Throughout France, there are excellent co-operatives producing quality wines. Consider the Cave de Prissé and Cave de Chablis at opposite geographical poles of Burgundy. Prissé's basic Mâcon in its 2011 Sainsbury's Taste the Difference Mâcon-Villages, £6.99, Sainsbury's, is a spritz-fresh chardonnay, while the Cave des Vigneron's 2010 Chablis, £10.99, Waitrose, combines the flavours of the chardonnay grape with mouthwatering acidity.

The Plaimont Co-operative's Tesco's 2011 Finest* Côtes de Gascogne, £4.99, down from £7.99, or £4.74 bottle/case, is a zesty white made from the local gros manseng grape with a dash of sauvignon blanc. Further south, the Sieur d'Arques co-operative makes both good fizz and a mean chardonnay, the 2009 Les Bénédictins Chardonnay, Limoux, £12.99, Laithwaites, a burgundian-style dry white with a clean bite. If you can keep your head when others are losing theirs?
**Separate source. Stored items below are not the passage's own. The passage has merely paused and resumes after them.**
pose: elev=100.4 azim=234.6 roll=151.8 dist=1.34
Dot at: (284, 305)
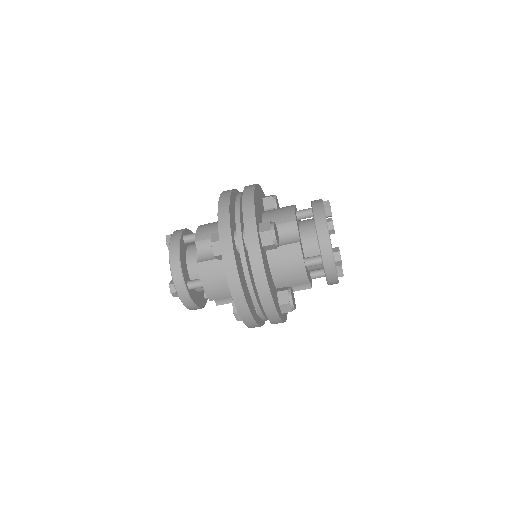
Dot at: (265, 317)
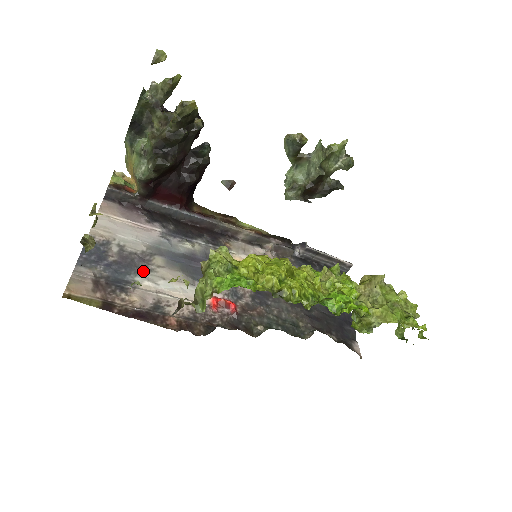
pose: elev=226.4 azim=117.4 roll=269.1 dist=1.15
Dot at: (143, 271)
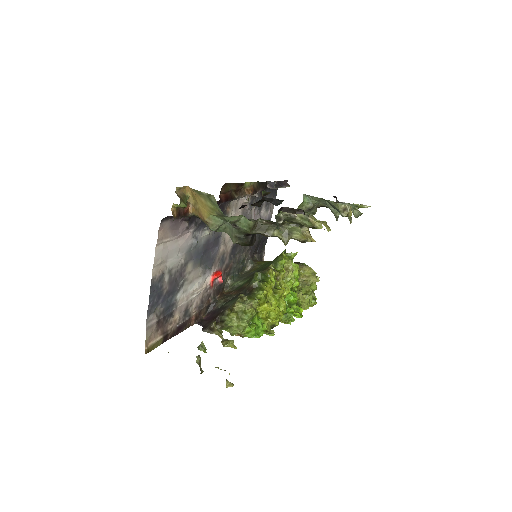
Dot at: (181, 286)
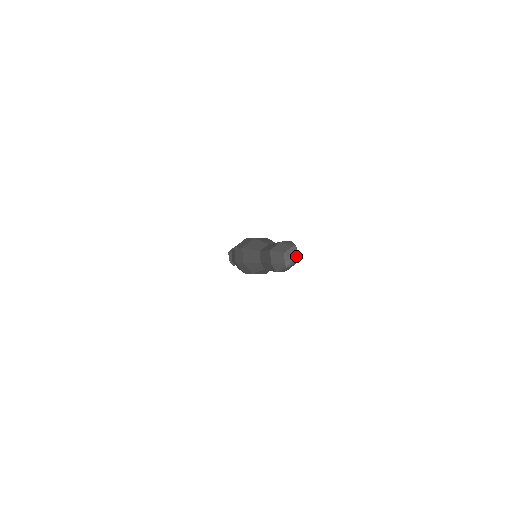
Marie-Antoinette might have kept hers if she'd let them drink the fine proletarian Champagne Philizot, £12.99, Aldi.

In Robin Hood fashion, our own Co-op has stormed the stronghold of Charles and Piper Heidsieck to stock one of the greatest value vintage champagnes on any retail shelf in the 2004 Les Pionniers Champagne, £24.99, The Co-operative, a fizz with fabulous depth of flavour and guillotine-sharp crispness.